Entretanto, para pagamento da prestação financeira contratual, deverá haver a liquidação da obrigação assumida e, em correspondência, o pagamento do respectivo valor devido.

Os termos “livre ou vinculado” foram criados há um tempo pelos próprios funcionários e coordenadores de projetos para diferenciar as equipes na gestão de recursos (que ficavam em salas distintas) e o grau de flexibilidade do uso do recurso. Os projetos/convênios “livres” eram os quais não havia muita regra e os recursos podiam ser utilizados de forma mais flexível, como determinado pelo coordenador; por outro lado, o “vinculado” era quando o projeto estabelecia uma regra e era exigido uma conta bancária específica e os gastos financeiros deveriam seguir o que tinha sido apresentado no plano de trabalho.

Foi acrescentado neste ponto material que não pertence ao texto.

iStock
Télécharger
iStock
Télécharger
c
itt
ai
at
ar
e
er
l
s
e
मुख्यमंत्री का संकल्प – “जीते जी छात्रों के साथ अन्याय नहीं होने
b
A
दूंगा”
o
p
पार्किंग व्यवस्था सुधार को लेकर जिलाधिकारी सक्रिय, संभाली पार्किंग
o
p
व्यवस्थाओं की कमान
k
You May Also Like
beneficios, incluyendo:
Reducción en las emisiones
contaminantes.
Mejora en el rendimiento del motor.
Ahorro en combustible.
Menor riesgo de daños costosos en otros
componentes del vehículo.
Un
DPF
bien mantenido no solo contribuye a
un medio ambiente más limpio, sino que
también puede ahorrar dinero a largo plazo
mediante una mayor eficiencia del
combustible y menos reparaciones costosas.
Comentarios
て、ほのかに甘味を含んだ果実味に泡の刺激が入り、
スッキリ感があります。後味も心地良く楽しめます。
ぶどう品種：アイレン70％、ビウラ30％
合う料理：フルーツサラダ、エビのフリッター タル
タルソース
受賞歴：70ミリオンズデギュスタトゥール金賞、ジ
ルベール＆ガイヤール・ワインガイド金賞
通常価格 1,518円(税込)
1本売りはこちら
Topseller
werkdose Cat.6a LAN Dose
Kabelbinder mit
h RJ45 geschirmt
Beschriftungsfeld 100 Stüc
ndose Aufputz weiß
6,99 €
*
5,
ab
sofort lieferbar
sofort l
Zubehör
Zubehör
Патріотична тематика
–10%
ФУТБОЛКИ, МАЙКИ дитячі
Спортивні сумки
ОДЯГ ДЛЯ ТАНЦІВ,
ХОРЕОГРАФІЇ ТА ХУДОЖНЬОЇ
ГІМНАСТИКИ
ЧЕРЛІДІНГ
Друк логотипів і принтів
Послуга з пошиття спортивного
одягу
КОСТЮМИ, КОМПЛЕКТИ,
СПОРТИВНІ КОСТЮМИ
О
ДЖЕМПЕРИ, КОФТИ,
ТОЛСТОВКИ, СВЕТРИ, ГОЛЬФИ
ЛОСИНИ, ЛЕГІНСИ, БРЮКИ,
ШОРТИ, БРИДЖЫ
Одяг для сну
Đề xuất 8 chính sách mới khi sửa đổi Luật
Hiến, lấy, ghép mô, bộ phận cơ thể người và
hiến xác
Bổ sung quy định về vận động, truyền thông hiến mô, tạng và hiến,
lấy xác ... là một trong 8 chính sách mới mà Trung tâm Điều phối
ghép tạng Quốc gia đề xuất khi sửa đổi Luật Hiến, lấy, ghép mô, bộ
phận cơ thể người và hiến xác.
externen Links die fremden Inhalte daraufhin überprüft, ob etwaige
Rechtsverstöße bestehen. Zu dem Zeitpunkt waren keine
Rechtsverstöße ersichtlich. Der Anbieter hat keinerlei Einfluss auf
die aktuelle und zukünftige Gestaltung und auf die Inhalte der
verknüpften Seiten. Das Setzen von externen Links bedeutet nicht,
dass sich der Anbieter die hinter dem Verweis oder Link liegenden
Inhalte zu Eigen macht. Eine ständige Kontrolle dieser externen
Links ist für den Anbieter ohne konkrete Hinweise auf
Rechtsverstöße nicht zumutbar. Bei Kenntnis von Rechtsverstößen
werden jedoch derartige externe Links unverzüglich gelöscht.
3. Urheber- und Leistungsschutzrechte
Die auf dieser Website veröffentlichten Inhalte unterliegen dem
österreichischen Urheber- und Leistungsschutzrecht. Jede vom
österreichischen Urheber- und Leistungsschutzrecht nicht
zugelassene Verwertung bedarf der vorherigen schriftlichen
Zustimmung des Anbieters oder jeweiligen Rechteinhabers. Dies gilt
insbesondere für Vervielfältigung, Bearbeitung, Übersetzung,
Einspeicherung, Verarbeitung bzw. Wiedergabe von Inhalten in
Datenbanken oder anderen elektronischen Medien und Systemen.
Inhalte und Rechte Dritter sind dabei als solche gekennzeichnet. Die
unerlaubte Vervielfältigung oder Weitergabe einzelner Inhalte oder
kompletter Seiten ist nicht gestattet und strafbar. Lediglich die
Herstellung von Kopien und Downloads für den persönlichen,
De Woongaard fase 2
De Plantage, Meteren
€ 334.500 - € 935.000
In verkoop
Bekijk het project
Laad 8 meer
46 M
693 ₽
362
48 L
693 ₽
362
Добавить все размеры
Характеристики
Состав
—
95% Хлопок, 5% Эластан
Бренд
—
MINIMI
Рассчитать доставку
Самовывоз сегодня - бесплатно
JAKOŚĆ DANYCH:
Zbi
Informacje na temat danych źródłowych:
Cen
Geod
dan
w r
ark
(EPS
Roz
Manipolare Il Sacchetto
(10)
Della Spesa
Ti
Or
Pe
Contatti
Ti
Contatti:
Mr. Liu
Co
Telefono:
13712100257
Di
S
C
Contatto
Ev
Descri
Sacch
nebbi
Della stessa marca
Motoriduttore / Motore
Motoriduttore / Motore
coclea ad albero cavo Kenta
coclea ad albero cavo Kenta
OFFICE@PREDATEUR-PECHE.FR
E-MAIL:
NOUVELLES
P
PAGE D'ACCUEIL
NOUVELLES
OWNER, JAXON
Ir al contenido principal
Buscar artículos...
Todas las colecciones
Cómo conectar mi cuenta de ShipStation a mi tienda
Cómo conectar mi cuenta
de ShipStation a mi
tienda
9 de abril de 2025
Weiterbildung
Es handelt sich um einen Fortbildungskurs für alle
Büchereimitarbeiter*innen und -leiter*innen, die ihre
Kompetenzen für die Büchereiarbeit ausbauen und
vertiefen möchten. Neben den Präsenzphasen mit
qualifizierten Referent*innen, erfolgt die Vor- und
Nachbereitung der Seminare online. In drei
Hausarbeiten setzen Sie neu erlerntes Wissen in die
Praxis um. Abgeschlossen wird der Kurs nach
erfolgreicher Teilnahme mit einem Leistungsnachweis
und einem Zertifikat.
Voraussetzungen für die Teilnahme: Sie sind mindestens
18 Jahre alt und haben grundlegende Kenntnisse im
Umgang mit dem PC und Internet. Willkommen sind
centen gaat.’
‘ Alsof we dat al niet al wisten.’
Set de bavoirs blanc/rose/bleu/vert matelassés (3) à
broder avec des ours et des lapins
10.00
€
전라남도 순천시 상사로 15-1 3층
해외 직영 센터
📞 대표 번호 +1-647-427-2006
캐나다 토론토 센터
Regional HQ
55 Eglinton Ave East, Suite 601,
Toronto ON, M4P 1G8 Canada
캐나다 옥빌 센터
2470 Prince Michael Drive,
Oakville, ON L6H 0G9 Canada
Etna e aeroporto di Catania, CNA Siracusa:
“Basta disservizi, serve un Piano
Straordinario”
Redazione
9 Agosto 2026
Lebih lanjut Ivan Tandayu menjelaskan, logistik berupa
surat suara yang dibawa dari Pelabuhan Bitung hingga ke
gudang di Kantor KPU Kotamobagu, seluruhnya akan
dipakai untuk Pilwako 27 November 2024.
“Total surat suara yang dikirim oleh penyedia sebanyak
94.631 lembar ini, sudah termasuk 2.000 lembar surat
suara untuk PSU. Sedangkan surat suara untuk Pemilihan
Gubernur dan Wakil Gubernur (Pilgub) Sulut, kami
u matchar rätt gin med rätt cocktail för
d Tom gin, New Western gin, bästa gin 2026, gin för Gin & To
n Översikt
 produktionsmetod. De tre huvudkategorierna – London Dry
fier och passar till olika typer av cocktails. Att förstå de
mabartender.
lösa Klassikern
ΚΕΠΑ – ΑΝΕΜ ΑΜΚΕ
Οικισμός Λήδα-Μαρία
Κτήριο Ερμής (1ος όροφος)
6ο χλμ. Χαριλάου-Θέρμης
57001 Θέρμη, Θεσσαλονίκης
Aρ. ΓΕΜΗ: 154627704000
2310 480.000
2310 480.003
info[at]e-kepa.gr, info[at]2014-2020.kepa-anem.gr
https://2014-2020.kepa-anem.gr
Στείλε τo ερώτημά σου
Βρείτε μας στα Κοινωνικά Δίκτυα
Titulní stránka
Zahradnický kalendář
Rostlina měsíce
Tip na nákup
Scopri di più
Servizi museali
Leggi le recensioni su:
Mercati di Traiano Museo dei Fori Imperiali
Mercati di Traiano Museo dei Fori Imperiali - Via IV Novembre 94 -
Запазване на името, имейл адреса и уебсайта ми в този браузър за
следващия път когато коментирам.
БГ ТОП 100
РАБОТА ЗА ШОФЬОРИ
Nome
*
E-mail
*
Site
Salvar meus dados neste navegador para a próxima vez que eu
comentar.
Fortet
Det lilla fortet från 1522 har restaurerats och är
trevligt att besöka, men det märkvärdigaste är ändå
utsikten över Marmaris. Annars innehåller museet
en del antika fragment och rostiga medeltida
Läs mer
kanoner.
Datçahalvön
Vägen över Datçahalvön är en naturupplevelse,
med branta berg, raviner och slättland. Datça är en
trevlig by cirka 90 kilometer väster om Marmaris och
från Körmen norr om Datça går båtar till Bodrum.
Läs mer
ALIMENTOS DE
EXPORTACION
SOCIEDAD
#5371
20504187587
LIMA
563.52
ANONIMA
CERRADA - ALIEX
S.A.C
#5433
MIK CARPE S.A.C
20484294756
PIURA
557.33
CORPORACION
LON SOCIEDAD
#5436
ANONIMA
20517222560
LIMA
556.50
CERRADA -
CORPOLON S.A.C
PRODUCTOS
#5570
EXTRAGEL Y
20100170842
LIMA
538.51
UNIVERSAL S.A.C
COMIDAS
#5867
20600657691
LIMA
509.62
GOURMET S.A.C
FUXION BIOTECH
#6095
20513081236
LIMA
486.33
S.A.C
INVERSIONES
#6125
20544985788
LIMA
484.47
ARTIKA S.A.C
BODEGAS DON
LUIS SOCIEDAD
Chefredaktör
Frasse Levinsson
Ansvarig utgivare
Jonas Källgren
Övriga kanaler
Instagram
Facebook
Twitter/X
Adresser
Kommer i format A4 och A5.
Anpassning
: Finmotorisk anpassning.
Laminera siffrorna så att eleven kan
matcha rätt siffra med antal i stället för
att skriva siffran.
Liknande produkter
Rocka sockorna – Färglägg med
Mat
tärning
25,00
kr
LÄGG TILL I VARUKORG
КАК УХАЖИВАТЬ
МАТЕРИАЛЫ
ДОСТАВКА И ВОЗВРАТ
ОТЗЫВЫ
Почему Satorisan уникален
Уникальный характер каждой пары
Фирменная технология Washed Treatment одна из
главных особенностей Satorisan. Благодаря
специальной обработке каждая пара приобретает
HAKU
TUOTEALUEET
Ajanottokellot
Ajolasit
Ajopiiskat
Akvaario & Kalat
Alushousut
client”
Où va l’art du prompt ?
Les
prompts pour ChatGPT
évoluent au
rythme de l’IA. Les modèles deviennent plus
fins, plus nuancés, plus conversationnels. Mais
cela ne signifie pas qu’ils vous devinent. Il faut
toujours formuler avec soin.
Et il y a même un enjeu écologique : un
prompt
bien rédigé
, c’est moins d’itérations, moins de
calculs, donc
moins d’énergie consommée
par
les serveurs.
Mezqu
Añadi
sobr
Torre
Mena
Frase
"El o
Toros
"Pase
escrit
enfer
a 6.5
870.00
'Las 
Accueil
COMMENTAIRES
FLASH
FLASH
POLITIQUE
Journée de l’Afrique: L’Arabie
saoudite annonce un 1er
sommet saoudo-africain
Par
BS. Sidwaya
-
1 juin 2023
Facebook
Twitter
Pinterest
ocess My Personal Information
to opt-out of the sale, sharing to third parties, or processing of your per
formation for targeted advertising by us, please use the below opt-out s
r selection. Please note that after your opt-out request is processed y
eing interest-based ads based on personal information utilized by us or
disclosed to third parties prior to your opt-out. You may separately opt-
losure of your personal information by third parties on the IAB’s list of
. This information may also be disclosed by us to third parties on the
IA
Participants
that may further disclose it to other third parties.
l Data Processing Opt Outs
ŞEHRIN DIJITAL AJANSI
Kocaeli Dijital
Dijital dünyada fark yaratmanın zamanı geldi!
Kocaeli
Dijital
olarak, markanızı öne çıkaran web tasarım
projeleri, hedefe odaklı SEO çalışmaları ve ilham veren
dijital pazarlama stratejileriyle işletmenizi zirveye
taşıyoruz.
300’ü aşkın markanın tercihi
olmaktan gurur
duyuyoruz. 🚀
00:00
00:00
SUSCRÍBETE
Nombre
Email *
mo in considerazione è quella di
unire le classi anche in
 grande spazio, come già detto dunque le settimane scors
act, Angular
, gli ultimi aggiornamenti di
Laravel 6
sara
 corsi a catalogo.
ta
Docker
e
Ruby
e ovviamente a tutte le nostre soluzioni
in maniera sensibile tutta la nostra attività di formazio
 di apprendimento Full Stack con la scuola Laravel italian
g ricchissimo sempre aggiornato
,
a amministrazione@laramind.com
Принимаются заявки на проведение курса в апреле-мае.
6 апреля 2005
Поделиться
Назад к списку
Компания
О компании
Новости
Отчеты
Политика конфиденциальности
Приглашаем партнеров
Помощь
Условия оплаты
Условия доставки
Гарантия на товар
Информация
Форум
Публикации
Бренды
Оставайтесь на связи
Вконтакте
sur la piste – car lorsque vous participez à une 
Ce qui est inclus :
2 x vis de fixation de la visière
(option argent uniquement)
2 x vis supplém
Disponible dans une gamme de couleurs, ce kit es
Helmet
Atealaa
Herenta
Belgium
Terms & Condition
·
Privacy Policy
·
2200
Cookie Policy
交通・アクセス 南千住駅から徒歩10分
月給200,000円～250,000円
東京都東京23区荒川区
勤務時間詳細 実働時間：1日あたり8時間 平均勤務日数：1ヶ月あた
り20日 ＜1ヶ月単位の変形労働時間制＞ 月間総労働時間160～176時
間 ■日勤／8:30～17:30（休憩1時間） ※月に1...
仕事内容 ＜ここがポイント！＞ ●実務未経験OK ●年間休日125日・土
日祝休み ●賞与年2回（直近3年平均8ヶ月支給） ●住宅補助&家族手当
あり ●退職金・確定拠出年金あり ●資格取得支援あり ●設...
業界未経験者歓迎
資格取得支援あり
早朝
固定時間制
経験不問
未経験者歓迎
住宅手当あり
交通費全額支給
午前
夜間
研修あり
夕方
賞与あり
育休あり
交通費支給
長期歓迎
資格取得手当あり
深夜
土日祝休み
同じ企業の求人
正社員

Wanda Ribeiro, Analista de Projetos.

Normas aplicáveis a convênios e aos contratos

Quanto à legislação, as normas aplicáveis a convênios podem variar conforme as regras estabelecidas pelos entes federados (União, Estados e Municípios). No âmbito da União, os convênios são regidos pelas normas da Portaria Interministerial MP/MF/CGU nº 424 de 30 de dezembro de 2016. No Estado de Minas, a título de exemplo, a transferência de recursos e execução dos convênios deve observar o Decreto Estadual nº 46.319/2013, com a redação trazida pelo Decreto nº 46.831/2015.

No que tange às normas aplicáveis aos contratos de prestação de serviços, quando o contratante/tomador é pessoa jurídica de direito privado, aplicam-se as regras estabelecidas pelo Código Civil, sem prejuízo das regras de Direito Administrativo aplicáveis às IFES e/ou ICT’s. Todavia, quando tomador é uma pessoa jurídica de direito público, como um município, por exemplo, aplicam-se as regras contratuais contidas na Lei nº 8.666/93.

Para o convênio, precisamos seguir a legislação específica das financiadoras, bem como os manuais que as mesmas nos impõem. Já em relação às prestações de serviços, a legislação utilizada é a lei das fundações, e as resoluções da UFV ou Embrapa, ou demais parceiros, uma vez que os prestadores dos serviços são vinculados a estas Instituições. O que os coordenadores chamam de convênio “livre” são as prestações de serviços, e os convênios vinculados são aqueles firmados com financiadoras oficiais, como Fapemig, Finep, Petrobrás, entre outras.

Patricia Lopes, Coordenadora de Gestão de Recursos.

É importante ressaltar que algumas regras se aplicam em ambos os casos (de convênio e contrato):

  • a) não pode haver subcontratação total do objeto definido no instrumento jurídico ou do núcleo do objeto;
  • b) o objeto da contratação ou da mútua cooperação não pode sofrer alteração substancial capaz de modificar o cerne do que foi inicialmente acordado;
  • c) não pode haver prorrogação de prazo de forma indistinta e injustificada, tampouco é aconselhável que os aditivos superem os prazos e valores inicialmente convencionados ou sejam altados de forma expressiva, e devem observar a norma aplicável ao caso concreto;
  • d) necessidade de elaboração prévia de plano de trabalho das despesas previstas para execução do objeto, sejam elas de custeio ou capital.

Uma diferença importante entre convênios e contratos é que nos convênios existe a necessidade de devolução dos valores não executados ou não utilizados na consecução do objeto e a prestação de contas feita ao órgão financiador leva em consideração a execução técnica e a execução físico-financeira. Os remanejamentos de recursos, caso necessários, devem ser autorizados pelo financiador.

Os contratos, por sua vez, permitem maior flexibilidade quanto à disposição dos recursos, desde que isso não prejudique a qualidade da execução dos serviços ou do produto, e a eventual sobra de recursos – via de regra – não precisa ser devolvida ao tomador, demonstrando que houve eficiência na execução do objeto. A destinação desse saldo observa o que está disciplinado pelas IFES ou ICT’s em normas internas de cada instituição.